> **WHAT THE TASK REQUIRES**
Extract every line in the material below that contains the string "dengan". Capitalization matters.

> **SUPPLIED DATA**
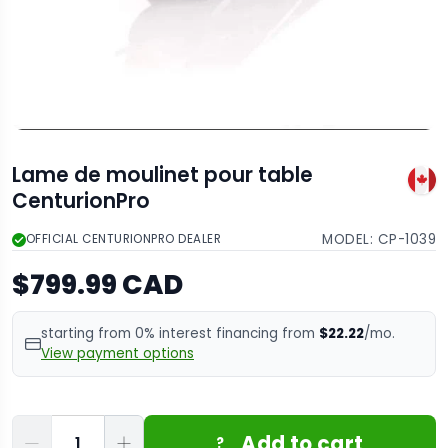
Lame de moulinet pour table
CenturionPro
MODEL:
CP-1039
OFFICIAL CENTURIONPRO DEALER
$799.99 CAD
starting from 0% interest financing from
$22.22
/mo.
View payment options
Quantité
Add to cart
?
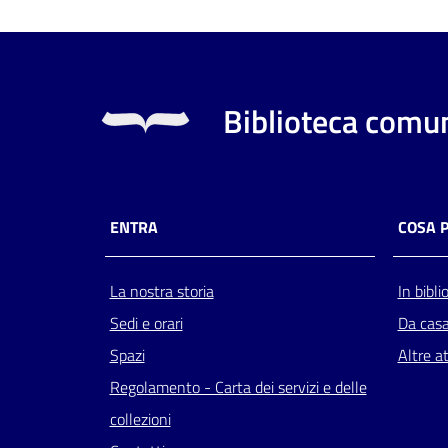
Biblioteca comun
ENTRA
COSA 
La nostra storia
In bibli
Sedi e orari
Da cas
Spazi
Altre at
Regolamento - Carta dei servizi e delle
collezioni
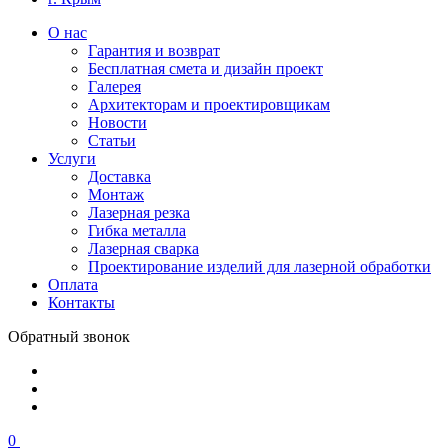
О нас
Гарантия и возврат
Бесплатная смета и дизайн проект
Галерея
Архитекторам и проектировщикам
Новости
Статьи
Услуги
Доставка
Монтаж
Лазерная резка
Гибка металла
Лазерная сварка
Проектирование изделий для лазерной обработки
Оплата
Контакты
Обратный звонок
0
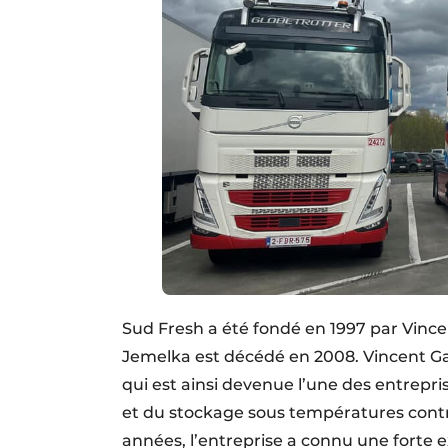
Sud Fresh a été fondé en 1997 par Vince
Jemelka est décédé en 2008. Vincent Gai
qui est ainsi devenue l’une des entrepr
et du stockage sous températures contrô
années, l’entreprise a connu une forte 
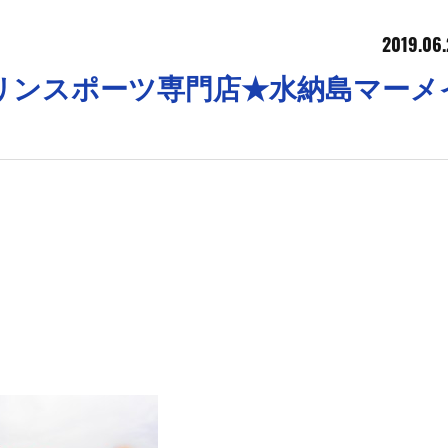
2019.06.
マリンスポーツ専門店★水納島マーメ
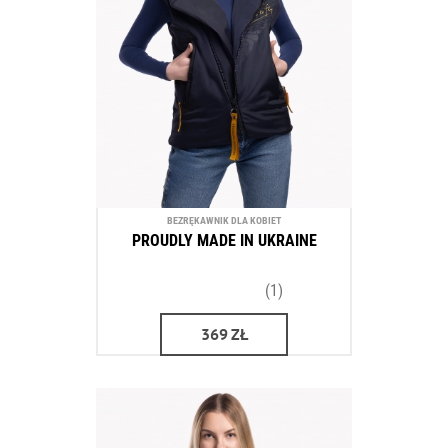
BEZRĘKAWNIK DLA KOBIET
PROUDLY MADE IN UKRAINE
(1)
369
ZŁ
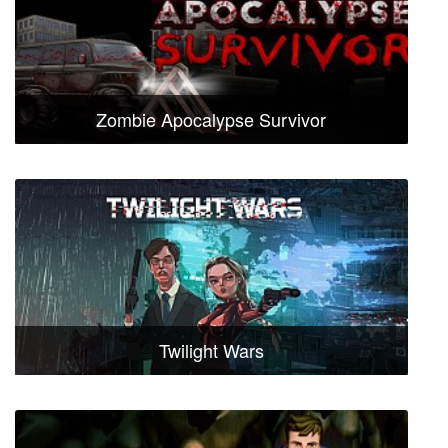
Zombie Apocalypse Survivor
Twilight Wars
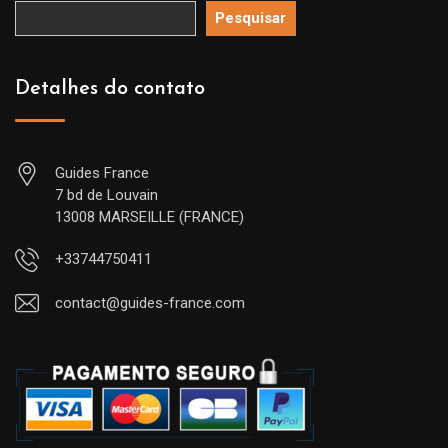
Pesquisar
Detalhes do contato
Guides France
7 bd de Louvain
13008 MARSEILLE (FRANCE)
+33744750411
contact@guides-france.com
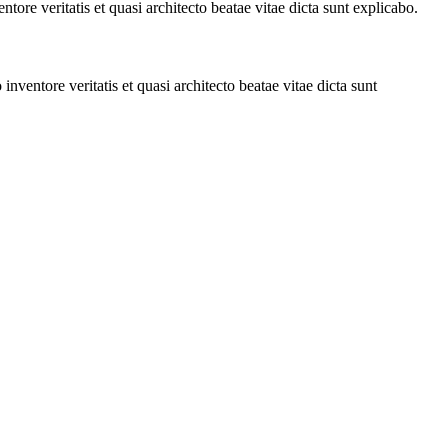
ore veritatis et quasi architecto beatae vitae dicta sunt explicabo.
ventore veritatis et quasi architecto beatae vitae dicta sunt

...

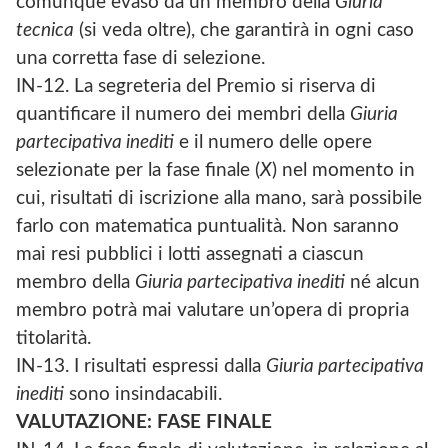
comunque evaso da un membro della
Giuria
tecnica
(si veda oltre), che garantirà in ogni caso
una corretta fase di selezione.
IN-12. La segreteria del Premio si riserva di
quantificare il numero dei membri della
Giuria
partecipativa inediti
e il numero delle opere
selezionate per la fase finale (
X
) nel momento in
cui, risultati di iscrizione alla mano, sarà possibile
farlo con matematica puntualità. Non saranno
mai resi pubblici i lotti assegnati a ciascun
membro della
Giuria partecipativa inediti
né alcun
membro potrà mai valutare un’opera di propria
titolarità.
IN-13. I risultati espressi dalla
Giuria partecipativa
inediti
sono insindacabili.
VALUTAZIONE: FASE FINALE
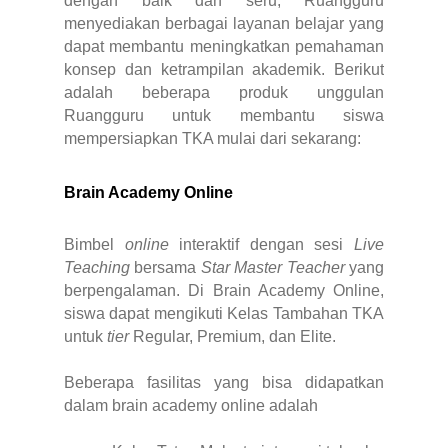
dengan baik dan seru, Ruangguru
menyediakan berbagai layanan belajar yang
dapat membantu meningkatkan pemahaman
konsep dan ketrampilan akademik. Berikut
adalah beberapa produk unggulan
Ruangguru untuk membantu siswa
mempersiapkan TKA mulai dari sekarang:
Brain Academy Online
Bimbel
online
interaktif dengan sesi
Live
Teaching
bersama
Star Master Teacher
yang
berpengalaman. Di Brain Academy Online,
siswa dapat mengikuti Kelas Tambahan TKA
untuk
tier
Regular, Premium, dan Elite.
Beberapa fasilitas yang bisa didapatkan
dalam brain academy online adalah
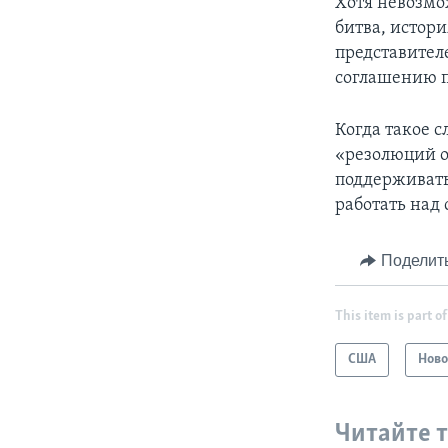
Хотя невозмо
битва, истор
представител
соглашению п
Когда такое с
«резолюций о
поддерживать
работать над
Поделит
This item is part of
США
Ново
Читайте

==

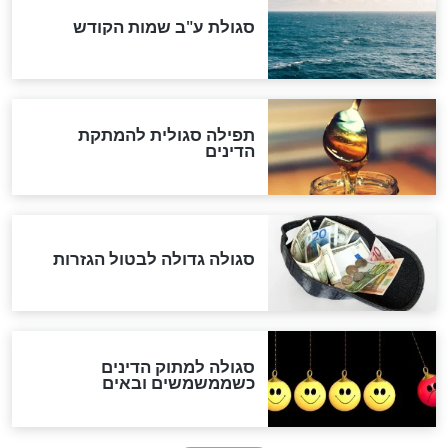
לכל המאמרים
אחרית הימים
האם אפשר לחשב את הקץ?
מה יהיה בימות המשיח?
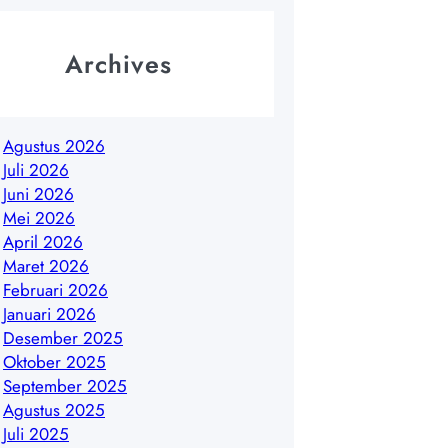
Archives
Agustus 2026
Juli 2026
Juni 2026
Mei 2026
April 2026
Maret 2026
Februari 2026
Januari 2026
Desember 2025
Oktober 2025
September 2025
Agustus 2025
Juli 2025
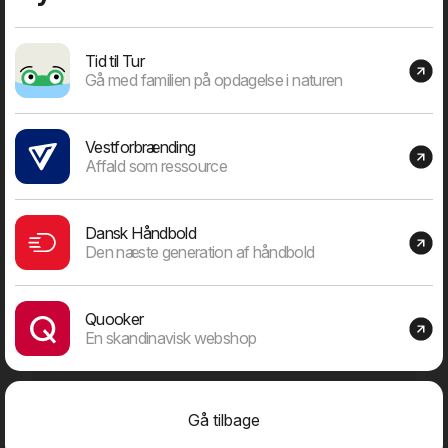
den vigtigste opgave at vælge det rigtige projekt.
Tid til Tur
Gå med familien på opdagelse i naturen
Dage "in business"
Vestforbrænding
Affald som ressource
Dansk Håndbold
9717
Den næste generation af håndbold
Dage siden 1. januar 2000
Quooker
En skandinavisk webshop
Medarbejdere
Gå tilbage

> **ANSWER SPACE**
dengan baik dan seru, Ruangguru
interaktif dengan sesi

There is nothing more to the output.